- **Text provided**

Gelfond-Schneider Theorem

From ProofWiki
Jump to navigation Jump to search


Let $\alpha$ and $\beta$ be algebraic numbers (possibly complex) such that $\alpha \notin \set {0, 1}$.

Let $\beta$ be irrational.

Then any value of $\alpha^\beta$ is transcendental.


Let $\alpha$ be an algebraic number such that $\alpha \ne 0$ and $\alpha \ne 1$.

Let $\beta$ be an algebraic number such that some value of $\alpha^\beta$ is algebraic.

The result will follow if we can show that $\beta \in \Q$.

We treat only the special case that $\alpha, \beta \in \R$ and $\alpha > 0$, assuming that $\map \exp {\beta \ln \alpha}$ is algebraic for the real value of $\ln \alpha$.

Observe that $\alpha^{s_1 + s_2 \beta}$ is an algebraic number for all integers $s_1$ and $s_2$.

To establish the result, it is enough to show that there are two distinct pairs of integers $\tuple {s_1, s_2}$ and $\tuple {s'_1, s'_2}$ for which:

$s_1 + s_2 \beta = s'_1 + s'_2 \beta$

since that implies:

$\beta = \dfrac{s_1 - s'_1} {s'_2 - s_2} \in \Q$

We will choose $S$ sufficiently large and show such pairs exist with $0 \le s_1, s_2, s'_1, s'_2 < S$.

Lemma 1

Let $\map {a_1} t, \ldots, \map {a_n} t$ be non-zero polynomials in $\R \sqbrk t$ of degrees $d_1, \ldots, d_n$ respectively.

Dataset entries
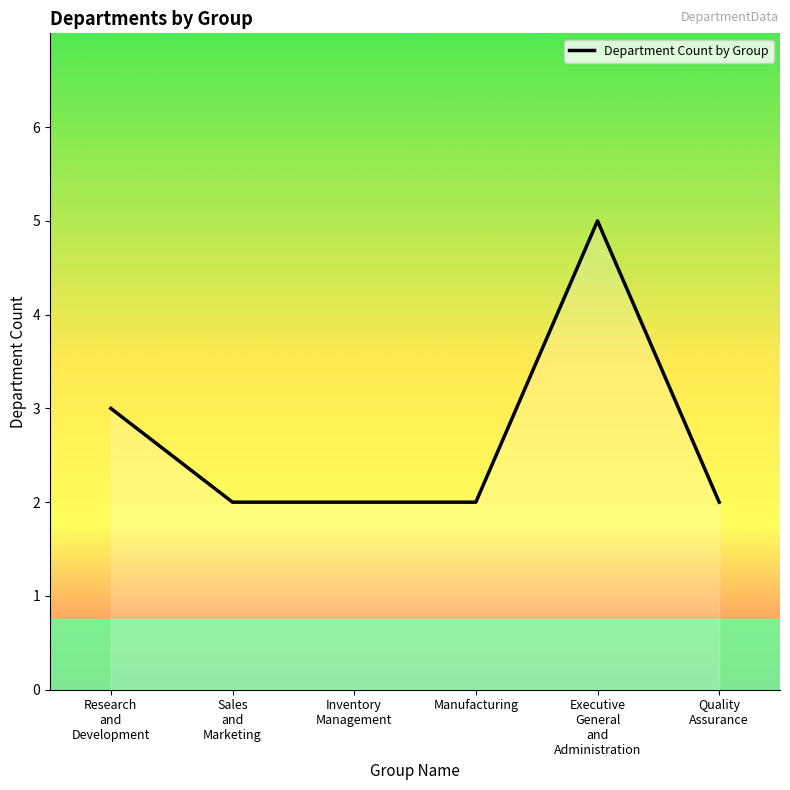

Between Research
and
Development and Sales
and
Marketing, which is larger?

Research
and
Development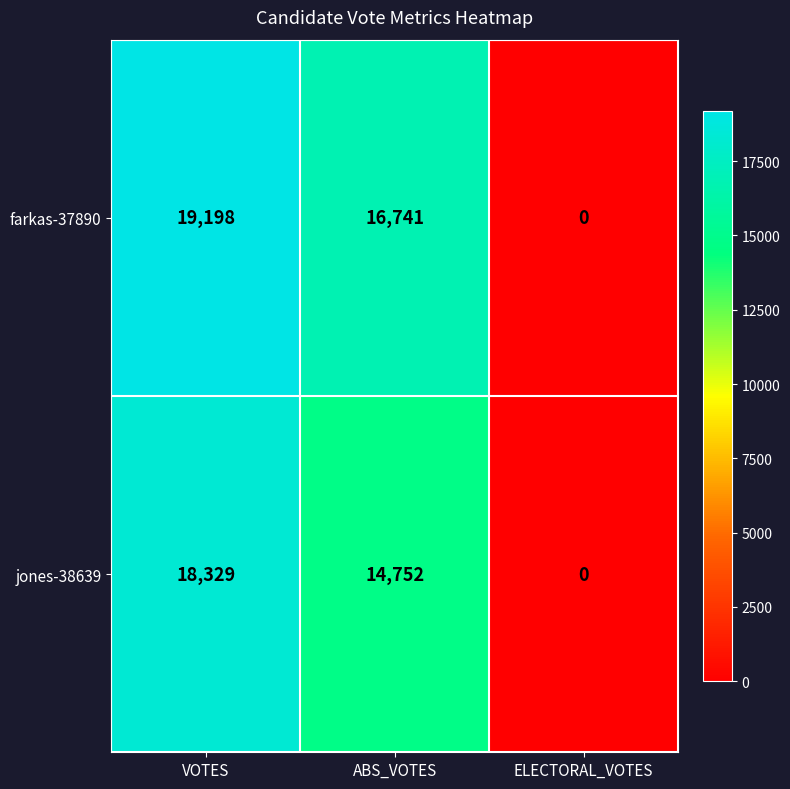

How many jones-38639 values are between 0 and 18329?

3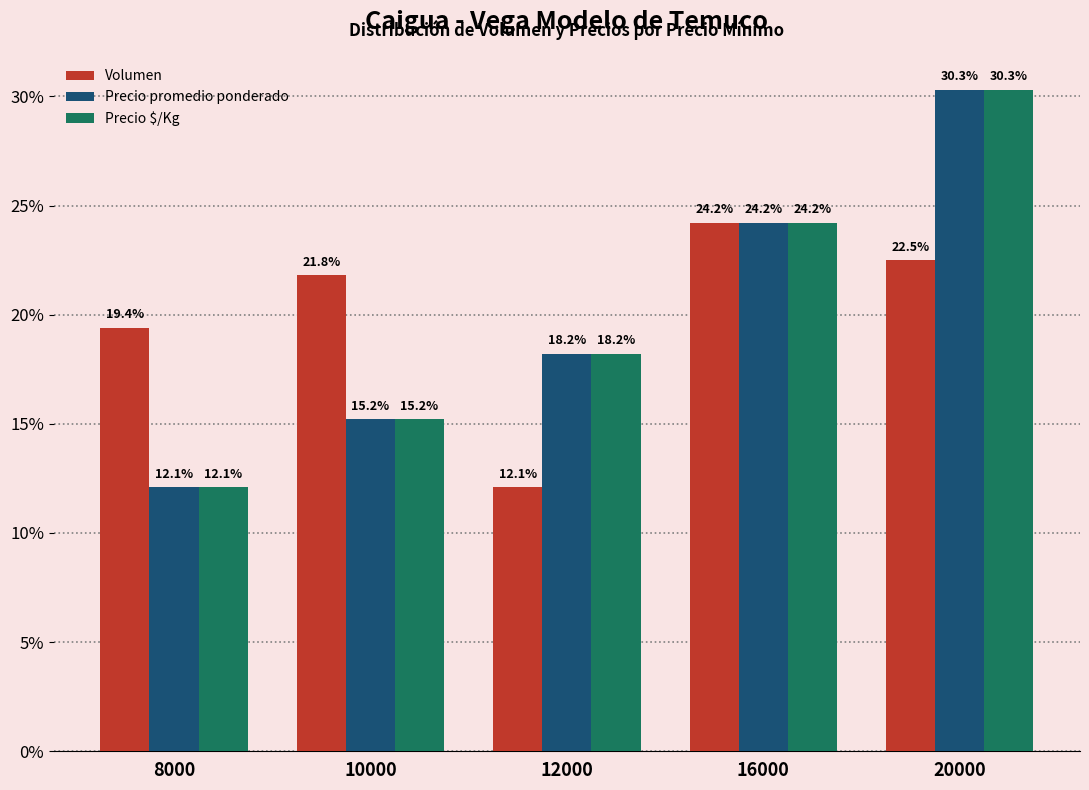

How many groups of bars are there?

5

- **Task item A**
Retype the part of the Gelfond-Schneider theorem page from "To establish the" to "degrees $d_1, \ldots, d_n$ respectively.".
- **Task item B**
In the Gelfond-Schneider theorem page, which two values is α not allowed to take?
- **Task item C**
Write what comes next in the Gelfond-Schneider theorem page, picking up after its final sentence.

- **Reply A**
To establish the result, it is enough to show that there are two distinct pairs of integers $\tuple {s_1, s_2}$ and $\tuple {s'_1, s'_2}$ for which:

$s_1 + s_2 \beta = s'_1 + s'_2 \beta$

since that implies:

$\beta = \dfrac{s_1 - s'_1} {s'_2 - s_2} \in \Q$

We will choose $S$ sufficiently large and show such pairs exist with $0 \le s_1, s_2, s'_1, s'_2 < S$.

Lemma 1

Let $\map {a_1} t, \ldots, \map {a_n} t$ be non-zero polynomials in $\R \sqbrk t$ of degrees $d_1, \ldots, d_n$ respectively.

- **Reply B**
0 and 1

- **Reply C**
Let $w_1, \ldots, w_n$ be pairwise distinct real numbers.


$\ds \map F t = \sum_{j \mathop = 1}^n \map {a_j} t e^{w_j t}$

has at most $d_1 + \cdots + d_n + n − 1$ real roots (counting multiplicities).

Lemma 2

Let $\map f z$ be an analytic function in the disk $D \subseteq \C: D = \set {z : \size z < R}$ for some real number $R > 0$.

Let $f$ also be continuous on the closure of $D$, that is, on $D^- = \set {z : \size z \le R}$.


$\forall z \in D^-: \size {\map f z} \le \size f_R$, where we set $\size f_R = \max_{\size z = R} \size {\map f z}$.

Lemma 3

Let $r$ and $R$ be two real numbers such that $0 < r \le R$.

Let $\map {f_1} z, \map {f_2} z, \ldots, \map {f_L} z$ be:

analytic in $D \subseteq \C: D = \set {z : \size z < R}$
continuous on the closure $D$, that is, $D^- = \set {z: \size z \le R}$.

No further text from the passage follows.